*** Data listing
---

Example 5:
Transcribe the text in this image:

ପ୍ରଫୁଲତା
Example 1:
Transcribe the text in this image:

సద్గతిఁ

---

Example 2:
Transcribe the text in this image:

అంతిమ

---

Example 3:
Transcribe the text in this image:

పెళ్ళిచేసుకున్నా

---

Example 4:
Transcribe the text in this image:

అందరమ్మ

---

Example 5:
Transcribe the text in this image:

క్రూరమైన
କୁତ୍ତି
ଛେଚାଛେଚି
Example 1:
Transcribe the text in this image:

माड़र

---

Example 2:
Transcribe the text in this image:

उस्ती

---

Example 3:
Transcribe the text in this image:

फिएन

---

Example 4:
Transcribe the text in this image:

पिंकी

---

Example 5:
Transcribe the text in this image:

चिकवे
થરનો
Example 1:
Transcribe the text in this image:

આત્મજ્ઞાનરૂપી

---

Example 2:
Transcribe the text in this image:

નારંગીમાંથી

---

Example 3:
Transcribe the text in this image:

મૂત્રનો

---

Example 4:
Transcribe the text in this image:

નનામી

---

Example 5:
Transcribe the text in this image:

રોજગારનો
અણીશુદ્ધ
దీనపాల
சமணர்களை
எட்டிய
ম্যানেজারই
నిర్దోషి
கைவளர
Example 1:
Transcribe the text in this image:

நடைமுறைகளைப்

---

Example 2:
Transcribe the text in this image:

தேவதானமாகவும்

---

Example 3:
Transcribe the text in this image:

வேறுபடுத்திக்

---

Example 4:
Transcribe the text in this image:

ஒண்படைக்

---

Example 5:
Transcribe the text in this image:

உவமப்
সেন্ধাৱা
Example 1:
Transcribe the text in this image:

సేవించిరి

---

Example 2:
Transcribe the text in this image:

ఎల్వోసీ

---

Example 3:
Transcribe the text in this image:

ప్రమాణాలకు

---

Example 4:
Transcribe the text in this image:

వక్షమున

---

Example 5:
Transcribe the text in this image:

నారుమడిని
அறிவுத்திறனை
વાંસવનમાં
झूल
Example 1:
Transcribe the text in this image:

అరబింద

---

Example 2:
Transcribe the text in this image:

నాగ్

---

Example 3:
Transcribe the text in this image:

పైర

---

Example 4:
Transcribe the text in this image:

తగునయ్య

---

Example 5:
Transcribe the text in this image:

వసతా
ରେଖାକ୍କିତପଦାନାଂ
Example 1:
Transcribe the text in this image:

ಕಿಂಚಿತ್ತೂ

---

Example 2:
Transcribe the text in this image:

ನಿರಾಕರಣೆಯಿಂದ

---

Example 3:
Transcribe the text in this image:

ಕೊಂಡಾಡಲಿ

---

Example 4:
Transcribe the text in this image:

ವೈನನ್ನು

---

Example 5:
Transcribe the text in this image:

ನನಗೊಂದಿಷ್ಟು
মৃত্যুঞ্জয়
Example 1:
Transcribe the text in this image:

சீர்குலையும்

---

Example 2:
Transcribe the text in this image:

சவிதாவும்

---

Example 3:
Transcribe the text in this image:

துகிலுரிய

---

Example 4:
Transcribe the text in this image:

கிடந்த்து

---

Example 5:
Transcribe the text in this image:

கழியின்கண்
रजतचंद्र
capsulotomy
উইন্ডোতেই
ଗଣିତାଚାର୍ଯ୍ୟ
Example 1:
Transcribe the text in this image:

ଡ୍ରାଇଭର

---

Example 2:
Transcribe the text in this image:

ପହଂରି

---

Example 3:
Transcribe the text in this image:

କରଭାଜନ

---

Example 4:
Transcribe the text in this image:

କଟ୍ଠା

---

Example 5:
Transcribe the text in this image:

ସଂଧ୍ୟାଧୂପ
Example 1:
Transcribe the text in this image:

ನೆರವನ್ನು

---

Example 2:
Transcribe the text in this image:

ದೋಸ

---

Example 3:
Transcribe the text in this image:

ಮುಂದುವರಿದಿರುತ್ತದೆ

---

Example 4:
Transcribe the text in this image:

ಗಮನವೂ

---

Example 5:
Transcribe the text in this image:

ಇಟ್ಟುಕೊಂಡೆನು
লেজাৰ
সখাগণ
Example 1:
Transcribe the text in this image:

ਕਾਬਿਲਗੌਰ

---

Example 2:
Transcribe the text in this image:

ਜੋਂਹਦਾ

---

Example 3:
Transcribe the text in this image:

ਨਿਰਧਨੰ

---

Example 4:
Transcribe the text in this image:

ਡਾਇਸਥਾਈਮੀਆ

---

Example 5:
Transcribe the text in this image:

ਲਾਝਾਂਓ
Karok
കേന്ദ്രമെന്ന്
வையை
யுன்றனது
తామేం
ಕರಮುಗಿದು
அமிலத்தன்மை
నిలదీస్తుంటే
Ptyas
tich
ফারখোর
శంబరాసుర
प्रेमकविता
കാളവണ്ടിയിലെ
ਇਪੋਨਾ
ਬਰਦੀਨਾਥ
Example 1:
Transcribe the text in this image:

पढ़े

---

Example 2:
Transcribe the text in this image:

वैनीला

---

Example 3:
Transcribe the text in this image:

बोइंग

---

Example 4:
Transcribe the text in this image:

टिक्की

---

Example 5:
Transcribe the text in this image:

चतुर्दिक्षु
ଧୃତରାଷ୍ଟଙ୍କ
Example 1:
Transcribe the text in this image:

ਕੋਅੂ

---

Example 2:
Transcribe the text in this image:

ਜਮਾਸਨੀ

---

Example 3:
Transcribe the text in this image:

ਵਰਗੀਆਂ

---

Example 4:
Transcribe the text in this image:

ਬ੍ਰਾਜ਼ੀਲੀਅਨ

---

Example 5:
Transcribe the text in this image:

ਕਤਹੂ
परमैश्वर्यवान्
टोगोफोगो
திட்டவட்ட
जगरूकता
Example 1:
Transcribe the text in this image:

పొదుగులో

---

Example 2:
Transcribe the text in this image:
******
#### Task
Retype all of the data shown above, word for word.

#### Solved exercise
---

Example 5:
Transcribe the text in this image:

ପ୍ରଫୁଲତା
Example 1:
Transcribe the text in this image:

సద్గతిఁ

---

Example 2:
Transcribe the text in this image:

అంతిమ

---

Example 3:
Transcribe the text in this image:

పెళ్ళిచేసుకున్నా

---

Example 4:
Transcribe the text in this image:

అందరమ్మ

---

Example 5:
Transcribe the text in this image:

క్రూరమైన
କୁତ୍ତି
ଛେଚାଛେଚି
Example 1:
Transcribe the text in this image:

माड़र

---

Example 2:
Transcribe the text in this image:

उस्ती

---

Example 3:
Transcribe the text in this image:

फिएन

---

Example 4:
Transcribe the text in this image:

पिंकी

---

Example 5:
Transcribe the text in this image:

चिकवे
થરનો
Example 1:
Transcribe the text in this image:

આત્મજ્ઞાનરૂપી

---

Example 2:
Transcribe the text in this image:

નારંગીમાંથી

---

Example 3:
Transcribe the text in this image:

મૂત્રનો

---

Example 4:
Transcribe the text in this image:

નનામી

---

Example 5:
Transcribe the text in this image:

રોજગારનો
અણીશુદ્ધ
దీనపాల
சமணர்களை
எட்டிய
ম্যানেজারই
నిర్దోషి
கைவளர
Example 1:
Transcribe the text in this image:

நடைமுறைகளைப்

---

Example 2:
Transcribe the text in this image:

தேவதானமாகவும்

---

Example 3:
Transcribe the text in this image:

வேறுபடுத்திக்

---

Example 4:
Transcribe the text in this image:

ஒண்படைக்

---

Example 5:
Transcribe the text in this image:

உவமப்
সেন্ধাৱা
Example 1:
Transcribe the text in this image:

సేవించిరి

---

Example 2:
Transcribe the text in this image:

ఎల్వోసీ

---

Example 3:
Transcribe the text in this image:

ప్రమాణాలకు

---

Example 4:
Transcribe the text in this image:

వక్షమున

---

Example 5:
Transcribe the text in this image:

నారుమడిని
அறிவுத்திறனை
વાંસવનમાં
झूल
Example 1:
Transcribe the text in this image:

అరబింద

---

Example 2:
Transcribe the text in this image:

నాగ్

---

Example 3:
Transcribe the text in this image:

పైర

---

Example 4:
Transcribe the text in this image:

తగునయ్య

---

Example 5:
Transcribe the text in this image:

వసతా
ରେଖାକ୍କିତପଦାନାଂ
Example 1:
Transcribe the text in this image:

ಕಿಂಚಿತ್ತೂ

---

Example 2:
Transcribe the text in this image:

ನಿರಾಕರಣೆಯಿಂದ

---

Example 3:
Transcribe the text in this image:

ಕೊಂಡಾಡಲಿ

---

Example 4:
Transcribe the text in this image:

ವೈನನ್ನು

---

Example 5:
Transcribe the text in this image:

ನನಗೊಂದಿಷ್ಟು
মৃত্যুঞ্জয়
Example 1:
Transcribe the text in this image:

சீர்குலையும்

---

Example 2:
Transcribe the text in this image:

சவிதாவும்

---

Example 3:
Transcribe the text in this image:

துகிலுரிய

---

Example 4:
Transcribe the text in this image:

கிடந்த்து

---

Example 5:
Transcribe the text in this image:

கழியின்கண்
रजतचंद्र
capsulotomy
উইন্ডোতেই
ଗଣିତାଚାର୍ଯ୍ୟ
Example 1:
Transcribe the text in this image:

ଡ୍ରାଇଭର

---

Example 2:
Transcribe the text in this image:

ପହଂରି

---

Example 3:
Transcribe the text in this image:

କରଭାଜନ

---

Example 4:
Transcribe the text in this image:

କଟ୍ଠା

---

Example 5:
Transcribe the text in this image:

ସଂଧ୍ୟାଧୂପ
Example 1:
Transcribe the text in this image:

ನೆರವನ್ನು

---

Example 2:
Transcribe the text in this image:

ದೋಸ

---

Example 3:
Transcribe the text in this image:

ಮುಂದುವರಿದಿರುತ್ತದೆ

---

Example 4:
Transcribe the text in this image:

ಗಮನವೂ

---

Example 5:
Transcribe the text in this image:

ಇಟ್ಟುಕೊಂಡೆನು
লেজাৰ
সখাগণ
Example 1:
Transcribe the text in this image:

ਕਾਬਿਲਗੌਰ

---

Example 2:
Transcribe the text in this image:

ਜੋਂਹਦਾ

---

Example 3:
Transcribe the text in this image:

ਨਿਰਧਨੰ

---

Example 4:
Transcribe the text in this image:

ਡਾਇਸਥਾਈਮੀਆ

---

Example 5:
Transcribe the text in this image:

ਲਾਝਾਂਓ
Karok
കേന്ദ്രമെന്ന്
வையை
யுன்றனது
తామేం
ಕರಮುಗಿದು
அமிலத்தன்மை
నిలదీస్తుంటే
Ptyas
tich
ফারখোর
శంబరాసుర
प्रेमकविता
കാളവണ്ടിയിലെ
ਇਪੋਨਾ
ਬਰਦੀਨਾਥ
Example 1:
Transcribe the text in this image:

पढ़े

---

Example 2:
Transcribe the text in this image:

वैनीला

---

Example 3:
Transcribe the text in this image:

बोइंग

---

Example 4:
Transcribe the text in this image:

टिक्की

---

Example 5:
Transcribe the text in this image:

चतुर्दिक्षु
ଧୃତରାଷ୍ଟଙ୍କ
Example 1:
Transcribe the text in this image:

ਕੋਅੂ

---

Example 2:
Transcribe the text in this image:

ਜਮਾਸਨੀ

---

Example 3:
Transcribe the text in this image:

ਵਰਗੀਆਂ

---

Example 4:
Transcribe the text in this image:

ਬ੍ਰਾਜ਼ੀਲੀਅਨ

---

Example 5:
Transcribe the text in this image:

ਕਤਹੂ
परमैश्वर्यवान्
टोगोफोगो
திட்டவட்ட
जगरूकता
Example 1:
Transcribe the text in this image:

పొదుగులో

---

Example 2:
Transcribe the text in this image:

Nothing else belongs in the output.